Extracted page text data
==========

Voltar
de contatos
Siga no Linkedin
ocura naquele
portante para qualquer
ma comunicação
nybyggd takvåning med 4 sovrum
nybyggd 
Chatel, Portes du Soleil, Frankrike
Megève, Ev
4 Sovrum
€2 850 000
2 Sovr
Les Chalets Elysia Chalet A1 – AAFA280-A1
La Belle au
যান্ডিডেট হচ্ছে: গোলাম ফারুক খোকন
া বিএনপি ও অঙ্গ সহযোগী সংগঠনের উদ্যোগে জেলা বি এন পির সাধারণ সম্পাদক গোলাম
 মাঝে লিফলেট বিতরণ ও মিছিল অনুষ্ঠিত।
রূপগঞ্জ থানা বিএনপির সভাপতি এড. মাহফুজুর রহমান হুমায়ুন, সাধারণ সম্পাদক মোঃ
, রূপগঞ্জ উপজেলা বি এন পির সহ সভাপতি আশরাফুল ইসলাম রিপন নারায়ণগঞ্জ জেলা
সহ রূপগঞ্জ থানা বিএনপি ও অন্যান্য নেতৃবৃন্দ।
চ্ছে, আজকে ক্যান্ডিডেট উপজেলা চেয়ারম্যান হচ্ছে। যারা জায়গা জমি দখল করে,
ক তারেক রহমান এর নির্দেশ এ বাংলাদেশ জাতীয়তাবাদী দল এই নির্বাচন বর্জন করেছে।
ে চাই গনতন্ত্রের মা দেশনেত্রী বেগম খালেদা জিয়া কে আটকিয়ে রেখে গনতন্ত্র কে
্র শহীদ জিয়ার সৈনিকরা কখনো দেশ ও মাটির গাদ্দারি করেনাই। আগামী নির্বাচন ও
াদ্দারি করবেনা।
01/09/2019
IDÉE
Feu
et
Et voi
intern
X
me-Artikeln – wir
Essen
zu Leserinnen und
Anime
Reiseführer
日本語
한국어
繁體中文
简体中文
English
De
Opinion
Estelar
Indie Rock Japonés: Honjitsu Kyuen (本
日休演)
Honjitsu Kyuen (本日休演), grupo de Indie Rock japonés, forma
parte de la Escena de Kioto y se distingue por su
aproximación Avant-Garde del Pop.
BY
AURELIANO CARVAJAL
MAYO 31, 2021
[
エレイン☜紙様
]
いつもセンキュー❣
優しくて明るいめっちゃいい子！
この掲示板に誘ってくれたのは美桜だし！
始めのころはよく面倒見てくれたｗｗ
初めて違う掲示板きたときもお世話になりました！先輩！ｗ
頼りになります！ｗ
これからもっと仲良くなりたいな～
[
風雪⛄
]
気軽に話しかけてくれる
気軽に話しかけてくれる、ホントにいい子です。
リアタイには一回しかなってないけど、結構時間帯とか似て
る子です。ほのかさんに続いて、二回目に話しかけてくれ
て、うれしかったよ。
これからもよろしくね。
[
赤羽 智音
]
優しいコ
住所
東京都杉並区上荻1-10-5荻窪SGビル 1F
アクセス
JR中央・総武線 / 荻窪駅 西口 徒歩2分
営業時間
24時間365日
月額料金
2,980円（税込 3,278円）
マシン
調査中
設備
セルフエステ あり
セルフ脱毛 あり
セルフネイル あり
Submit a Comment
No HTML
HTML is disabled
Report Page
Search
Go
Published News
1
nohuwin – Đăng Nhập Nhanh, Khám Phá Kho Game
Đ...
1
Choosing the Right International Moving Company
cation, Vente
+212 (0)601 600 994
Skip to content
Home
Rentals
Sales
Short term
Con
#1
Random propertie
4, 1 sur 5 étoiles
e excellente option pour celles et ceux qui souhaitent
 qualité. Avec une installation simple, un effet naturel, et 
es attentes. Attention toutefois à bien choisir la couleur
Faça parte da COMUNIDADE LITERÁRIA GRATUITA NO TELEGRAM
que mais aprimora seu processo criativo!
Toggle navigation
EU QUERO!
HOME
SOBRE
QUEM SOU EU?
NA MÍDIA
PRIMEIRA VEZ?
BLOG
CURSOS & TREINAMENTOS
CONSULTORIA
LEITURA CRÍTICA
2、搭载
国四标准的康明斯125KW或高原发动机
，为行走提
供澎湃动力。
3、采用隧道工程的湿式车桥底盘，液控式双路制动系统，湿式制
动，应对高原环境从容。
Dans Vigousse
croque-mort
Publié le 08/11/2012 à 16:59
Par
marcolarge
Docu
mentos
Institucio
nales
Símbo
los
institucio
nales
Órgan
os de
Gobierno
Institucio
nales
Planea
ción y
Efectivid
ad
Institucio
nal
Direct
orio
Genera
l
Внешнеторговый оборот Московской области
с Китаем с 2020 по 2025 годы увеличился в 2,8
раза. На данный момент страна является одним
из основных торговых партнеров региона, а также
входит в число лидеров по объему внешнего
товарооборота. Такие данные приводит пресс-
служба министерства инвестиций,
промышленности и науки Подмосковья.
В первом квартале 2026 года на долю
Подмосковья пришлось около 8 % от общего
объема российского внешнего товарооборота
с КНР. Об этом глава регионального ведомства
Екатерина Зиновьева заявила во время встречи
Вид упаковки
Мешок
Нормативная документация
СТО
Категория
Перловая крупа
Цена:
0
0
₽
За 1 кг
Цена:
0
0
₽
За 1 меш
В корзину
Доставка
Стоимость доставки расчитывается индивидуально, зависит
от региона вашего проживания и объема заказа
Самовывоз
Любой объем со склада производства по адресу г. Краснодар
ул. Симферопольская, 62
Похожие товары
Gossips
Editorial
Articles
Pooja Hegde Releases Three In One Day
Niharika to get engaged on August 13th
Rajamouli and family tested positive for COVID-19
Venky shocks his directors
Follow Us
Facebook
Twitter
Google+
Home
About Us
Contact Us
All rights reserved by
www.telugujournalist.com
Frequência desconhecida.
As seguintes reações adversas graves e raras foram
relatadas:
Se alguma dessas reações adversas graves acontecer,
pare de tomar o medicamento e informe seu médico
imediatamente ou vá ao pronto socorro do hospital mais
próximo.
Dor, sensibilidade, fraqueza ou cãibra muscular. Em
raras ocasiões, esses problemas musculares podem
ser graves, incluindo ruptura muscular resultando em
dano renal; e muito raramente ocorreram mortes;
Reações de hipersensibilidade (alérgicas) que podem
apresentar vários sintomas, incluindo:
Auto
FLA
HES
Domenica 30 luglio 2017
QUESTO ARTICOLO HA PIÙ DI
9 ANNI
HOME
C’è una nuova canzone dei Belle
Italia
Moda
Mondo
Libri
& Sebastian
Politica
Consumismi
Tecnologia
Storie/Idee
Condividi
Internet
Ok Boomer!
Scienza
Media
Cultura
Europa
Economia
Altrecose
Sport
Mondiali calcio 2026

==========

__What the task asks__
Repeat every record exactly as written, please.

__Exercise solution__
Voltar
de contatos
Siga no Linkedin
ocura naquele
portante para qualquer
ma comunicação
nybyggd takvåning med 4 sovrum
nybyggd 
Chatel, Portes du Soleil, Frankrike
Megève, Ev
4 Sovrum
€2 850 000
2 Sovr
Les Chalets Elysia Chalet A1 – AAFA280-A1
La Belle au
যান্ডিডেট হচ্ছে: গোলাম ফারুক খোকন
া বিএনপি ও অঙ্গ সহযোগী সংগঠনের উদ্যোগে জেলা বি এন পির সাধারণ সম্পাদক গোলাম
 মাঝে লিফলেট বিতরণ ও মিছিল অনুষ্ঠিত।
রূপগঞ্জ থানা বিএনপির সভাপতি এড. মাহফুজুর রহমান হুমায়ুন, সাধারণ সম্পাদক মোঃ
, রূপগঞ্জ উপজেলা বি এন পির সহ সভাপতি আশরাফুল ইসলাম রিপন নারায়ণগঞ্জ জেলা
সহ রূপগঞ্জ থানা বিএনপি ও অন্যান্য নেতৃবৃন্দ।
চ্ছে, আজকে ক্যান্ডিডেট উপজেলা চেয়ারম্যান হচ্ছে। যারা জায়গা জমি দখল করে,
ক তারেক রহমান এর নির্দেশ এ বাংলাদেশ জাতীয়তাবাদী দল এই নির্বাচন বর্জন করেছে।
ে চাই গনতন্ত্রের মা দেশনেত্রী বেগম খালেদা জিয়া কে আটকিয়ে রেখে গনতন্ত্র কে
্র শহীদ জিয়ার সৈনিকরা কখনো দেশ ও মাটির গাদ্দারি করেনাই। আগামী নির্বাচন ও
াদ্দারি করবেনা।
01/09/2019
IDÉE
Feu
et
Et voi
intern
X
me-Artikeln – wir
Essen
zu Leserinnen und
Anime
Reiseführer
日本語
한국어
繁體中文
简体中文
English
De
Opinion
Estelar
Indie Rock Japonés: Honjitsu Kyuen (本
日休演)
Honjitsu Kyuen (本日休演), grupo de Indie Rock japonés, forma
parte de la Escena de Kioto y se distingue por su
aproximación Avant-Garde del Pop.
BY
AURELIANO CARVAJAL
MAYO 31, 2021
[
エレイン☜紙様
]
いつもセンキュー❣
優しくて明るいめっちゃいい子！
この掲示板に誘ってくれたのは美桜だし！
始めのころはよく面倒見てくれたｗｗ
初めて違う掲示板きたときもお世話になりました！先輩！ｗ
頼りになります！ｗ
これからもっと仲良くなりたいな～
[
風雪⛄
]
気軽に話しかけてくれる
気軽に話しかけてくれる、ホントにいい子です。
リアタイには一回しかなってないけど、結構時間帯とか似て
る子です。ほのかさんに続いて、二回目に話しかけてくれ
て、うれしかったよ。
これからもよろしくね。
[
赤羽 智音
]
優しいコ
住所
東京都杉並区上荻1-10-5荻窪SGビル 1F
アクセス
JR中央・総武線 / 荻窪駅 西口 徒歩2分
営業時間
24時間365日
月額料金
2,980円（税込 3,278円）
マシン
調査中
設備
セルフエステ あり
セルフ脱毛 あり
セルフネイル あり
Submit a Comment
No HTML
HTML is disabled
Report Page
Search
Go
Published News
1
nohuwin – Đăng Nhập Nhanh, Khám Phá Kho Game
Đ...
1
Choosing the Right International Moving Company
cation, Vente
+212 (0)601 600 994
Skip to content
Home
Rentals
Sales
Short term
Con
#1
Random propertie
4, 1 sur 5 étoiles
e excellente option pour celles et ceux qui souhaitent
 qualité. Avec une installation simple, un effet naturel, et 
es attentes. Attention toutefois à bien choisir la couleur
Faça parte da COMUNIDADE LITERÁRIA GRATUITA NO TELEGRAM
que mais aprimora seu processo criativo!
Toggle navigation
EU QUERO!
HOME
SOBRE
QUEM SOU EU?
NA MÍDIA
PRIMEIRA VEZ?
BLOG
CURSOS & TREINAMENTOS
CONSULTORIA
LEITURA CRÍTICA
2、搭载
国四标准的康明斯125KW或高原发动机
，为行走提
供澎湃动力。
3、采用隧道工程的湿式车桥底盘，液控式双路制动系统，湿式制
动，应对高原环境从容。
Dans Vigousse
croque-mort
Publié le 08/11/2012 à 16:59
Par
marcolarge
Docu
mentos
Institucio
nales
Símbo
los
institucio
nales
Órgan
os de
Gobierno
Institucio
nales
Planea
ción y
Efectivid
ad
Institucio
nal
Direct
orio
Genera
l
Внешнеторговый оборот Московской области
с Китаем с 2020 по 2025 годы увеличился в 2,8
раза. На данный момент страна является одним
из основных торговых партнеров региона, а также
входит в число лидеров по объему внешнего
товарооборота. Такие данные приводит пресс-
служба министерства инвестиций,
промышленности и науки Подмосковья.
В первом квартале 2026 года на долю
Подмосковья пришлось около 8 % от общего
объема российского внешнего товарооборота
с КНР. Об этом глава регионального ведомства
Екатерина Зиновьева заявила во время встречи
Вид упаковки
Мешок
Нормативная документация
СТО
Категория
Перловая крупа
Цена:
0
0
₽
За 1 кг
Цена:
0
0
₽
За 1 меш
В корзину
Доставка
Стоимость доставки расчитывается индивидуально, зависит
от региона вашего проживания и объема заказа
Самовывоз
Любой объем со склада производства по адресу г. Краснодар
ул. Симферопольская, 62
Похожие товары
Gossips
Editorial
Articles
Pooja Hegde Releases Three In One Day
Niharika to get engaged on August 13th
Rajamouli and family tested positive for COVID-19
Venky shocks his directors
Follow Us
Facebook
Twitter
Google+
Home
About Us
Contact Us
All rights reserved by
www.telugujournalist.com
Frequência desconhecida.
As seguintes reações adversas graves e raras foram
relatadas:
Se alguma dessas reações adversas graves acontecer,
pare de tomar o medicamento e informe seu médico
imediatamente ou vá ao pronto socorro do hospital mais
próximo.
Dor, sensibilidade, fraqueza ou cãibra muscular. Em
raras ocasiões, esses problemas musculares podem
ser graves, incluindo ruptura muscular resultando em
dano renal; e muito raramente ocorreram mortes;
Reações de hipersensibilidade (alérgicas) que podem
apresentar vários sintomas, incluindo:
Auto
FLA
HES
Domenica 30 luglio 2017
QUESTO ARTICOLO HA PIÙ DI
9 ANNI
HOME
C’è una nuova canzone dei Belle
Italia
Moda
Mondo
Libri
& Sebastian
Politica
Consumismi
Tecnologia
Storie/Idee
Condividi
Internet
Ok Boomer!
Scienza
Media
Cultura
Europa
Economia
Altrecose
Sport
Mondiali calcio 2026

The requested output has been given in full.